The answer lies in the Health Act of 2006 and subsequent revisions which does make clear that advice given is not compulsory but that not following the advice would require the surgery to demonstrate a procedure with an outcome that is at least as good and can be justified to an inspecting body. The Health Act 2006 is a statutory document, it is the law.

Expressing scepticism regarding the evidence base of HTM 01-05 is not the same as demonstrating an effective alternative. The requirements of the Health Act 2006 are mandatory, they can be implemented through following HTM 01-05 or by an alternative method which satisfies an inspecting body.

According to HTM 01-05 the alternatives open to the dentist for cleaning dental instruments prior to autoclaving, assuming they have no viable new alternative, are manual cleaning or a washer disinfector.

So a dentist is not compelled to use a washer disinfector. However, they would have to demonstrate they were following the proper procedure for manual cleaning instead.
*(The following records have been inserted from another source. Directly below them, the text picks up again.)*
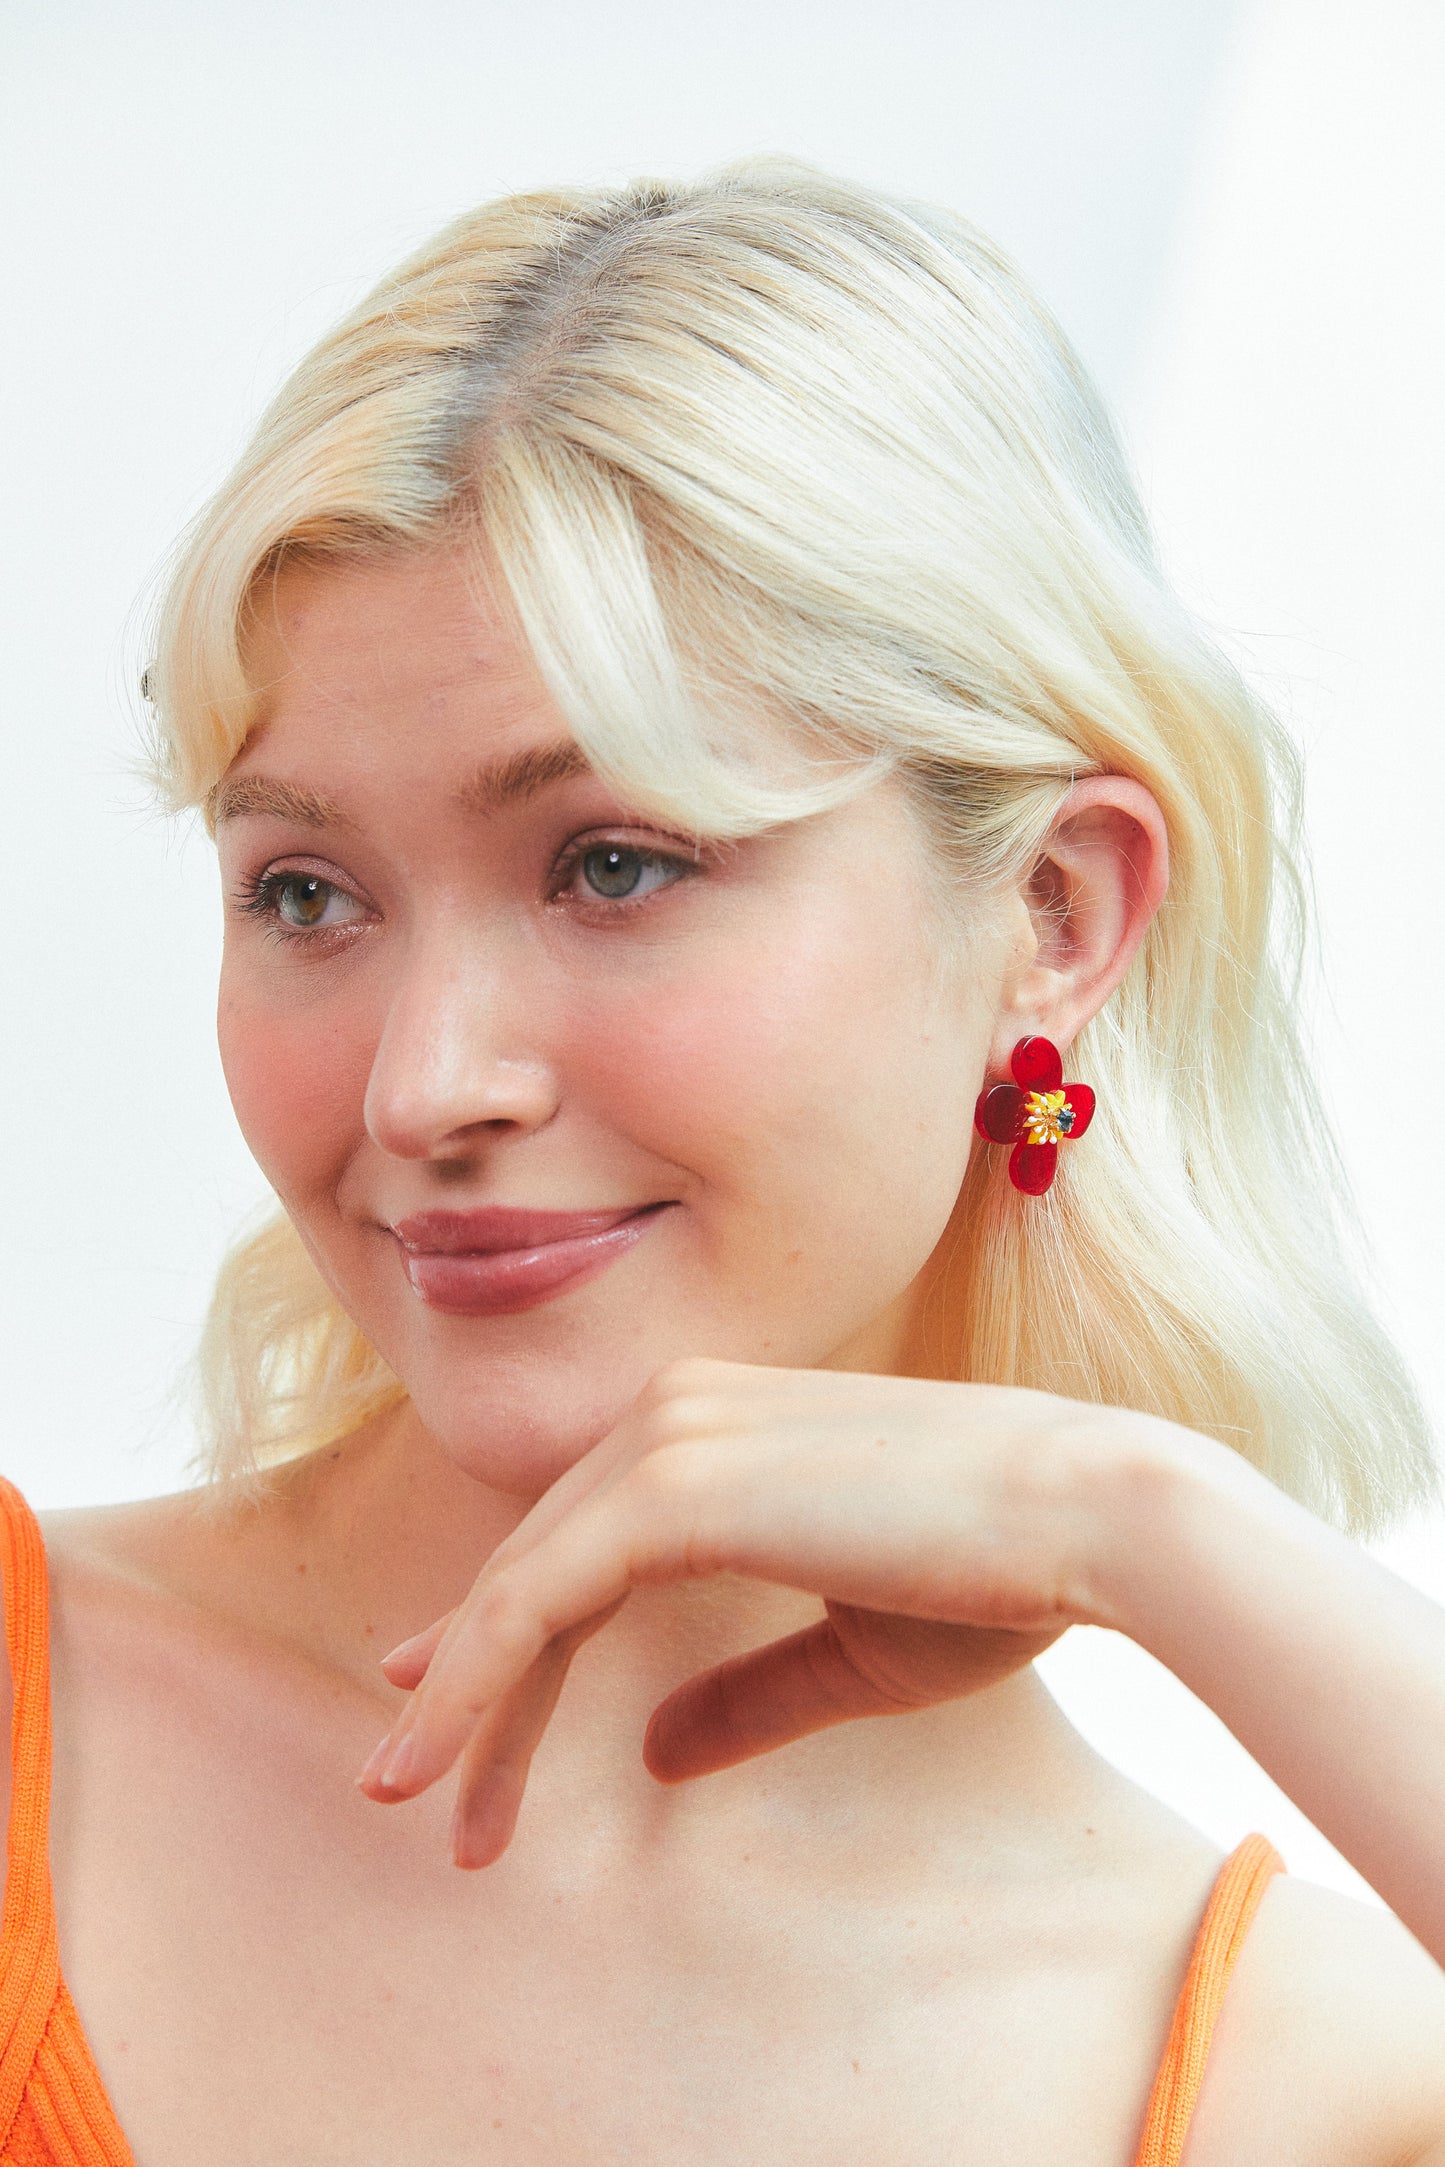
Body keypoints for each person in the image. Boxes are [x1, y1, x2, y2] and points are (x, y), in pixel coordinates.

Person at [2, 159, 1443, 2167]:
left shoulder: (1309, 2086)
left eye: (613, 863)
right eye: (310, 892)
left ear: (1054, 909)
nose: (426, 1086)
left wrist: (1148, 1524)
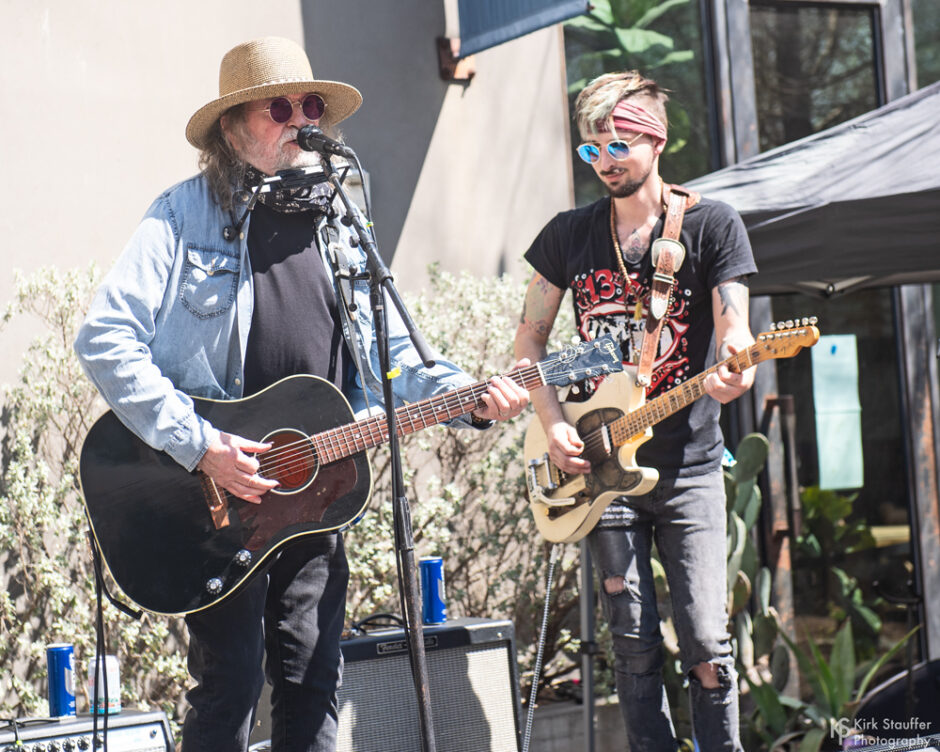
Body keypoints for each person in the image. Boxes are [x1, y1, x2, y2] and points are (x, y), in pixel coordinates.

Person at [74, 36, 528, 752]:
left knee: (314, 680)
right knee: (230, 684)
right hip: (215, 496)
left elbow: (391, 351)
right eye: (278, 108)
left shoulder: (339, 223)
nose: (300, 120)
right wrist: (200, 445)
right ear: (232, 128)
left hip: (316, 490)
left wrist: (464, 395)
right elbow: (104, 338)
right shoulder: (183, 214)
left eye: (309, 106)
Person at [514, 70, 757, 751]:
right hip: (599, 466)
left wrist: (736, 363)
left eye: (619, 144)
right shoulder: (568, 234)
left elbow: (734, 325)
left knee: (706, 642)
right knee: (632, 644)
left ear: (658, 141)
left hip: (689, 469)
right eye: (593, 149)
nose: (605, 160)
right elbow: (530, 341)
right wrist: (553, 424)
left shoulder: (711, 225)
In practice, the requirements of this procedure are near impossible to follow within a reasonable time frame and given the pressures of a surgery environment. Temperature of the water needs to be constantly monitored with a non mercury thermometer, detergent concentration should be monitored, only long handled single use brushes should be used, each instrument should be scrubbed, beneath the water, for a considerable time and then each individually checked beneath an illuminated magnifying source and so on. The reality is this process is almost impossible to practically follow and do anything else in the day other than scrub instruments. The process is rarely, if ever, followed properly. However, if the dentist does not wish to use a washer disinfector then they must be able to demonstrate compliance to the correct procedure. Many may well feel the use of a washer disinfector is a more practical solution than adhering to the full manual cleaning procedure. If they wish to meet best practice standards (and what clinician would state that they didn't want to be operating to best practice?) then manual cleaning is not acceptable.
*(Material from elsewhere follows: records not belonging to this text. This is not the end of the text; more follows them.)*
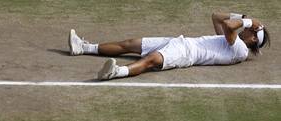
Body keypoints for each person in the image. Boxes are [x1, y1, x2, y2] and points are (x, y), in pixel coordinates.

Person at [68, 12, 270, 80]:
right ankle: (83, 48)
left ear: (253, 39)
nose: (246, 29)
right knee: (130, 44)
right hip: (180, 41)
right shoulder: (230, 41)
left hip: (186, 53)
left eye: (251, 31)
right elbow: (217, 16)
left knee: (151, 60)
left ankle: (116, 72)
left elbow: (227, 26)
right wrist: (244, 18)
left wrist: (248, 22)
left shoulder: (241, 50)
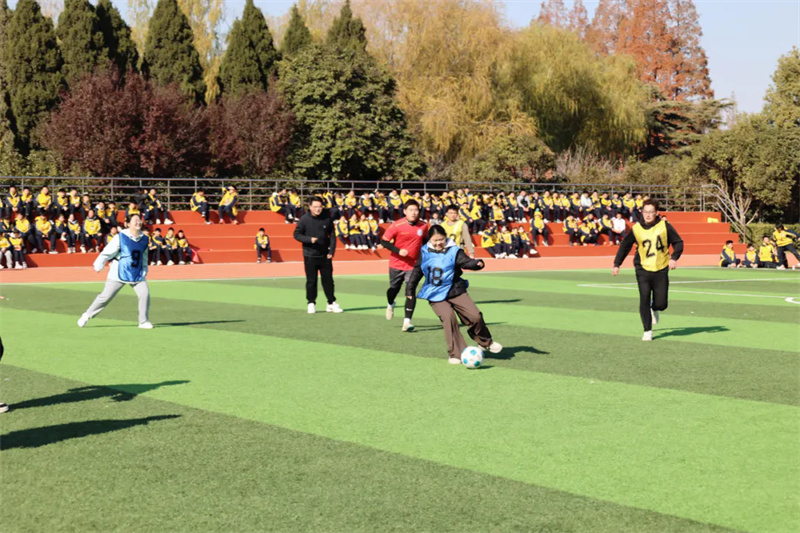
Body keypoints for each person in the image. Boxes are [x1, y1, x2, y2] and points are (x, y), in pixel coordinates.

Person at [407, 225, 502, 364]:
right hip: (435, 293)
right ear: (430, 240)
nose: (438, 243)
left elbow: (466, 262)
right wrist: (410, 289)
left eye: (441, 239)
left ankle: (484, 342)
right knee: (448, 317)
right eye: (435, 240)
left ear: (445, 237)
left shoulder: (454, 251)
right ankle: (456, 354)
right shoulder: (424, 251)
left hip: (455, 290)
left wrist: (476, 264)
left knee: (475, 316)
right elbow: (417, 271)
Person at [612, 199, 684, 341]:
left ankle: (655, 308)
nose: (648, 215)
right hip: (642, 268)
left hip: (661, 267)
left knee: (662, 304)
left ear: (657, 213)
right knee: (644, 297)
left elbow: (678, 242)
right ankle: (647, 330)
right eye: (645, 212)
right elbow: (625, 246)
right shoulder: (636, 228)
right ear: (641, 212)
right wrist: (617, 264)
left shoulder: (665, 226)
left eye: (651, 212)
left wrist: (674, 258)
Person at [78, 213, 152, 329]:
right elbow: (107, 252)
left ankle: (143, 321)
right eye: (135, 220)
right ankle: (87, 315)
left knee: (144, 294)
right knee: (105, 297)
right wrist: (99, 263)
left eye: (139, 220)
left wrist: (145, 268)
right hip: (118, 272)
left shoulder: (145, 239)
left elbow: (144, 256)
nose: (138, 222)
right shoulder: (120, 237)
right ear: (127, 224)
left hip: (137, 273)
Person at [380, 200, 428, 332]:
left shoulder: (424, 226)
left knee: (410, 290)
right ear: (405, 211)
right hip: (396, 263)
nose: (414, 213)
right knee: (393, 289)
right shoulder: (397, 225)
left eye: (416, 210)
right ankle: (391, 303)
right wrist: (398, 251)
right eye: (411, 210)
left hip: (413, 265)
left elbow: (426, 243)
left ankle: (407, 321)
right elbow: (384, 241)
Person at [293, 196, 342, 314]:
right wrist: (309, 239)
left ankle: (331, 303)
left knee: (328, 281)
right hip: (310, 255)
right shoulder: (304, 219)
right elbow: (296, 234)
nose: (318, 209)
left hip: (325, 255)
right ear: (310, 207)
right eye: (315, 207)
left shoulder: (327, 218)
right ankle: (311, 303)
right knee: (311, 281)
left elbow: (332, 236)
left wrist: (331, 251)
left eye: (320, 207)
None of the above even attempts to address the risk of sharps injuries inherent in the manual cleaning process. Presumably there are also issues around employment conditions and duty of care that dentists will need to address separate to the contamination risk.
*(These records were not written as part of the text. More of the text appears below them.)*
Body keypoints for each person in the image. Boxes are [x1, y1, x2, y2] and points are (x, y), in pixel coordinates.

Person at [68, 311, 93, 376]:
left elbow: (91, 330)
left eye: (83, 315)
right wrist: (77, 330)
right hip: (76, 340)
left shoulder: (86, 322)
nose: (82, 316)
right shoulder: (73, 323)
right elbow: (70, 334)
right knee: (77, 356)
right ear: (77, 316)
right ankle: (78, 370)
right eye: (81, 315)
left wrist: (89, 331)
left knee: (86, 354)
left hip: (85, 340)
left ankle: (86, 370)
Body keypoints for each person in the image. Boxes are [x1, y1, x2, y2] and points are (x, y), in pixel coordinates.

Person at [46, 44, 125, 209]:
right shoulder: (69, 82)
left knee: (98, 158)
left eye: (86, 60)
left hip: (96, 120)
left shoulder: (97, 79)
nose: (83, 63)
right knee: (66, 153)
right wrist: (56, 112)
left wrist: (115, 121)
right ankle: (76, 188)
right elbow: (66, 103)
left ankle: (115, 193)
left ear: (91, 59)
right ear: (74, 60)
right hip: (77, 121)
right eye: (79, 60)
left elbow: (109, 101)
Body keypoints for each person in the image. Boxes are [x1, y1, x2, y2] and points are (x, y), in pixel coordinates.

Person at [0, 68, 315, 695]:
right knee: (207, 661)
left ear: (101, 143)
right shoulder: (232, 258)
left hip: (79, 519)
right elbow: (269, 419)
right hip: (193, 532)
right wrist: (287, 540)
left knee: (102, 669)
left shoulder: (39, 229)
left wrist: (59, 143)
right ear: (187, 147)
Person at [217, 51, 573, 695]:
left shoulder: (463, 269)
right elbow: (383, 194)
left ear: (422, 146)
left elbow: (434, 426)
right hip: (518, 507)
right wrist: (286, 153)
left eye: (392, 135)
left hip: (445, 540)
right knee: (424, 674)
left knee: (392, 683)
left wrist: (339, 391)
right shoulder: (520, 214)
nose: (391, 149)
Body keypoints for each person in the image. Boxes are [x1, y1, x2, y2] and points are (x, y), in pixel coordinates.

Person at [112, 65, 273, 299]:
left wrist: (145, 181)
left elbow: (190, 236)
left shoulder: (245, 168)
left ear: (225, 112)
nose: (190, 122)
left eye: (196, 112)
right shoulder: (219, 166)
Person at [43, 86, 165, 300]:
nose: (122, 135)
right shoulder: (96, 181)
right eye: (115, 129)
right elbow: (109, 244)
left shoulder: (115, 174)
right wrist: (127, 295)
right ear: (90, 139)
Compliance monitoring will be carried out by the CQC. These inspectors may or may not initially focus in the area of decontamination. Regardless, the surgery will still be obligated to meet the essential requirements of HTM 01-05 which include an appointed decontamination lead, written policies and procedures, and a written plan which outlines a road map to best practice for the surgery.

It seems likely many surgeries will not have complied with all of the essential requirements by the CQC registration date of April 1, 2011. On the other hand many surgeries have grasped HTM 01-05 positively and have moved straight to Best Practice. It appears that the effect of HTM 01-05 will be to drive decontamination standards higher as intended, but there is a long way to go to convince the profession of the need, and education and communication remains lacking.

Out of all of this debate the health department has decided the risk and consequences are sufficient to require the dental industry to tread a risk-adverse path and raise their standards of dental decontamination.